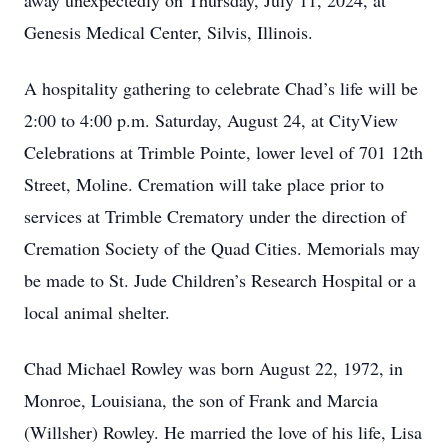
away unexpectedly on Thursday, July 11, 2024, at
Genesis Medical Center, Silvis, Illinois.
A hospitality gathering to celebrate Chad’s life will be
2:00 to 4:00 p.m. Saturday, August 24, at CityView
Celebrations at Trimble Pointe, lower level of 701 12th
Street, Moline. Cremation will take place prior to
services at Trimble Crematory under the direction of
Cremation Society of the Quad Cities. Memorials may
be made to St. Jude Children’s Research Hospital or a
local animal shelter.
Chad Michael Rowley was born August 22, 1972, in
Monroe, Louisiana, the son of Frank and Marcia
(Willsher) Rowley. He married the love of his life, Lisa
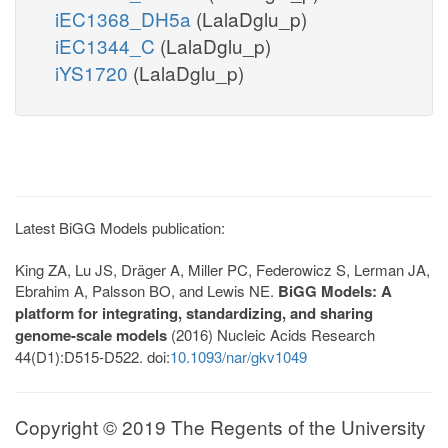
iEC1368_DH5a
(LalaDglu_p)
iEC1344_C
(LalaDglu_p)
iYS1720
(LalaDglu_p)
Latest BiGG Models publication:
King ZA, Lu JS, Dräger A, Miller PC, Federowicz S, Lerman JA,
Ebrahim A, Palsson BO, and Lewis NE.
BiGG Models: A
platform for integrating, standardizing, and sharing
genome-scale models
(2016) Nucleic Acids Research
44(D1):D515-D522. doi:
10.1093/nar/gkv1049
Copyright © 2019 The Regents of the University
+++
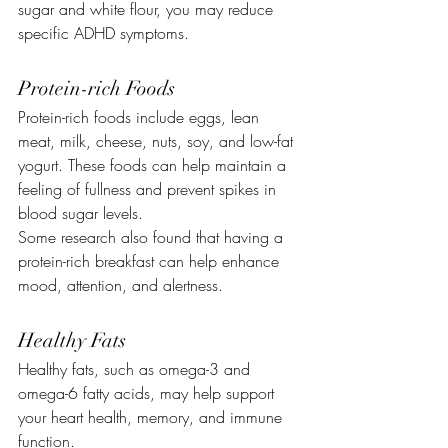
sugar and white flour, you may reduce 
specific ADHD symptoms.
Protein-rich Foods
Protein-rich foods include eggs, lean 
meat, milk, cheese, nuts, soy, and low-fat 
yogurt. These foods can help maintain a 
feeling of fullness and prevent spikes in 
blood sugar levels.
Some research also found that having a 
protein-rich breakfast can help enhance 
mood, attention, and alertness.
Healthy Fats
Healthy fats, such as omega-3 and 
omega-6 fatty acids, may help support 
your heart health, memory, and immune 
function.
+++
**WHAT THE TASK REQUIRES:** With pictures omitted, repeat the entries above word for word from the line holding "away unexpectedly on" down to the line holding "Copyright © 2019", keeping both of those lines.

**ANSWER TO THIS TASK:**
away unexpectedly on Thursday, July 11, 2024, at
Genesis Medical Center, Silvis, Illinois.
A hospitality gathering to celebrate Chad’s life will be
2:00 to 4:00 p.m. Saturday, August 24, at CityView
Celebrations at Trimble Pointe, lower level of 701 12th
Street, Moline. Cremation will take place prior to
services at Trimble Crematory under the direction of
Cremation Society of the Quad Cities. Memorials may
be made to St. Jude Children’s Research Hospital or a
local animal shelter.
Chad Michael Rowley was born August 22, 1972, in
Monroe, Louisiana, the son of Frank and Marcia
(Willsher) Rowley. He married the love of his life, Lisa
iEC1368_DH5a
(LalaDglu_p)
iEC1344_C
(LalaDglu_p)
iYS1720
(LalaDglu_p)
Latest BiGG Models publication:
King ZA, Lu JS, Dräger A, Miller PC, Federowicz S, Lerman JA,
Ebrahim A, Palsson BO, and Lewis NE.
BiGG Models: A
platform for integrating, standardizing, and sharing
genome-scale models
(2016) Nucleic Acids Research
44(D1):D515-D522. doi:
10.1093/nar/gkv1049
Copyright © 2019 The Regents of the University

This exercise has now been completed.